“I Love the Darkness of Winter”
I love the darkness of winter. The dark evenings and the dark mornings of November and December draw me inwards, so that quiet reflection and contemplative rest seem a natural part of life at this time of year.
As each Christmas and winter holiday approaches I find myself making a conscious decision that I am not going to get caught up in the busyness and consumerism that can so easily come between me and my good intention to allow serenity take priority over compulsive activity. I settle in to my deeper sense of self for at least some part of each day. This then sustains me during the more frenetic and “out there” times which are part and parcel of engaging with the holiday festivities and fun. Sometimes I’m more successful than others. I manage to maintain my sense of equilibrium and steadiness amidst the insanity and anxiety of the “Black Fridays” and the latest “must have” fads and gimmicks that invariably promise a lot more than they deliver.
What is it then that makes the difference between the times when I am in touch with my sense of agency, empowerment and depth, and the times when it can feel like I am set adrift in the maelstrom of shopping centres and materialism? With blood pressure and stress levels rising, and in the haze of jostling crowds and ever lengthening lists, I remain perhaps quite unaware that I have lost touch with what my deeper self longs for and needs. Or perhaps I am painfully aware of something feeling not quite right. One of the challenges for me is to hold onto a sense of myself as “more than”. I am more than the many roles with which I identify. So for example I am more than a wife, mother, psychotherapist, teacher, sister, daughter, neighbour etc. Yes it is true that I am all of those people. But when I sit quietly in meditation I quite often touch into that sense of expansion – a clarity and spaciousness that can at times move me to tears, such is the sense of gratitude I feel. The fuss and irrelevance of the shopping and hard work that can be foisted upon us during this season of “good will” become more apparent to me, and I feel better able to settle into keeping it simple and discerning who I am amidst it all. I ask myself what I need for sustenance, replenishment, fun and celebration.

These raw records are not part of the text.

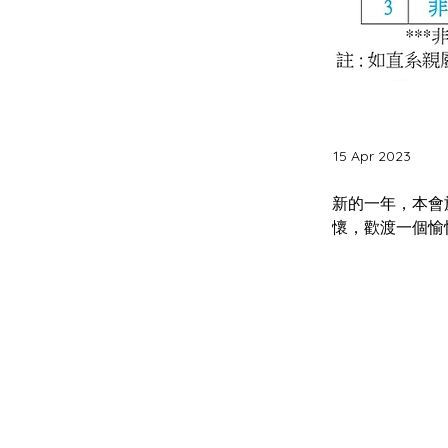
15 Apr 2023
新的一年，本會
懷，歡渡一個愉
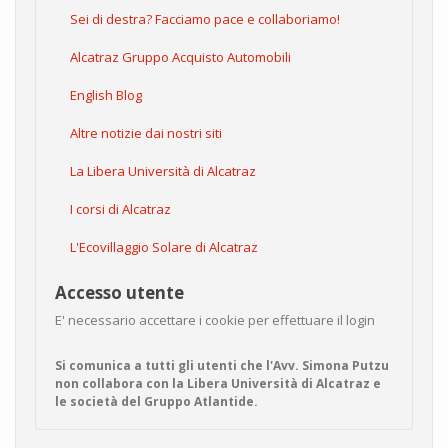
Sei di destra? Facciamo pace e collaboriamo!
Alcatraz Gruppo Acquisto Automobili
English Blog
Altre notizie dai nostri siti
La Libera Università di Alcatraz
I corsi di Alcatraz
L'Ecovillaggio Solare di Alcatraz
Accesso utente
E' necessario accettare i cookie per effettuare il login
Si comunica a tutti gli utenti che l'Avv. Simona Putzu
non collabora con la Libera Università di Alcatraz e
le società del Gruppo Atlantide.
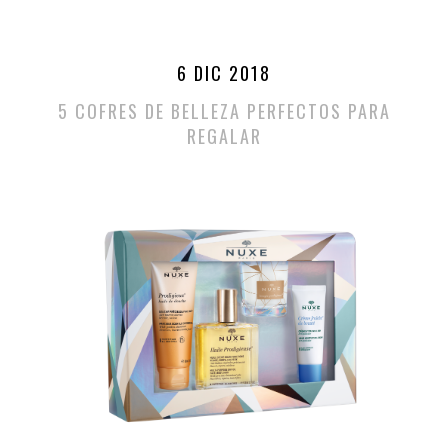
6 DIC 2018
5 COFRES DE BELLEZA PERFECTOS PARA
REGALAR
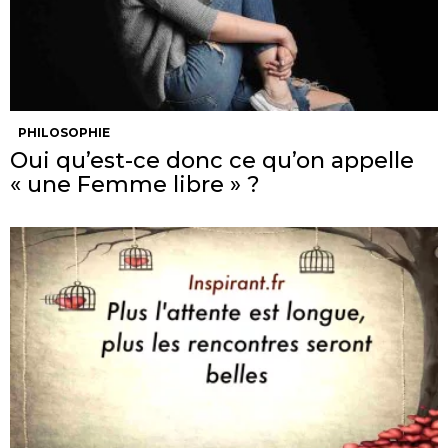
PHILOSOPHIE
Oui qu’est-ce donc ce qu’on appelle
« une Femme libre » ?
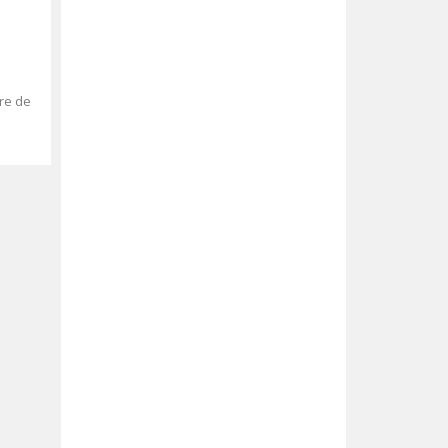
tre de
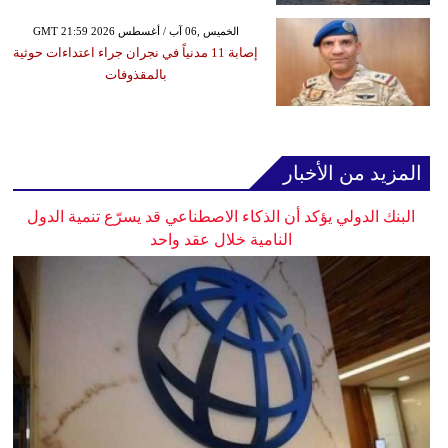
GMT 21:59 2026 الخميس ,06 آب / أغسطس
إصابة 11 مدنياً في نجران جراء اعتداءات حوثية
بالمقذوفات
المزيد من الأخبار
البنك الدولي يؤكد أن الذكاء الاصطناعي قد يسرّع تنمية الدول
النامية خلال عقد واحد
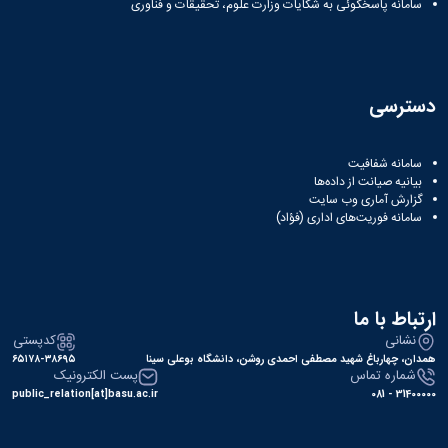
سامانه پاسخگوئی به شکایات وزارت علوم، تحقیقات و فناوری
دسترسی
سامانه شفافیت
بیانیه صیانت از داده‌ها
گزارش آماری وب‌ سایت
سامانه فوریت‌های اداری (فؤاد)
ارتباط با ما
نشانی
کدپستی
همدان، چهارباغ شهید مصطفی احمدی روشن، دانشگاه بوعلی سینا
۶۵۱۷۸-۳۸۶۹۵
شماره تماس
پست الکترونیک
public_relation[at]basu.ac.ir
31400000 - 081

Of course there are the needs of other family members to consider also. Children, elderly parents and partners have needs and wants too. However, increasingly I find that when I attend to my own deep need for stillness and presence, the more available I am in an authentic and generous way to others. I feel less resentment and more of a sense of real Christmas spirit. For example I try to let go of expectations and control as I attempt to model for my children the difference between needs and wants. I attempt to hold as my default position the question, “What is really important to me?”. And I fail miserably at times!! At other times I am rewarded by all the joys of the festive season – peace, relaxation and comfort. I remind myself that life is a process. My intention is to engage with, as Mary Oliver says, this “one wild and precious life” that I have been given as fully and genuinely as possible. I am interested in progress, not perfection, support and encouragement rather than criticism of myself or others. And at these times when I manage to surrender to a softer, deeper and less ego-driven experience of myself, I reap rewards far greater than I could ever have imagined.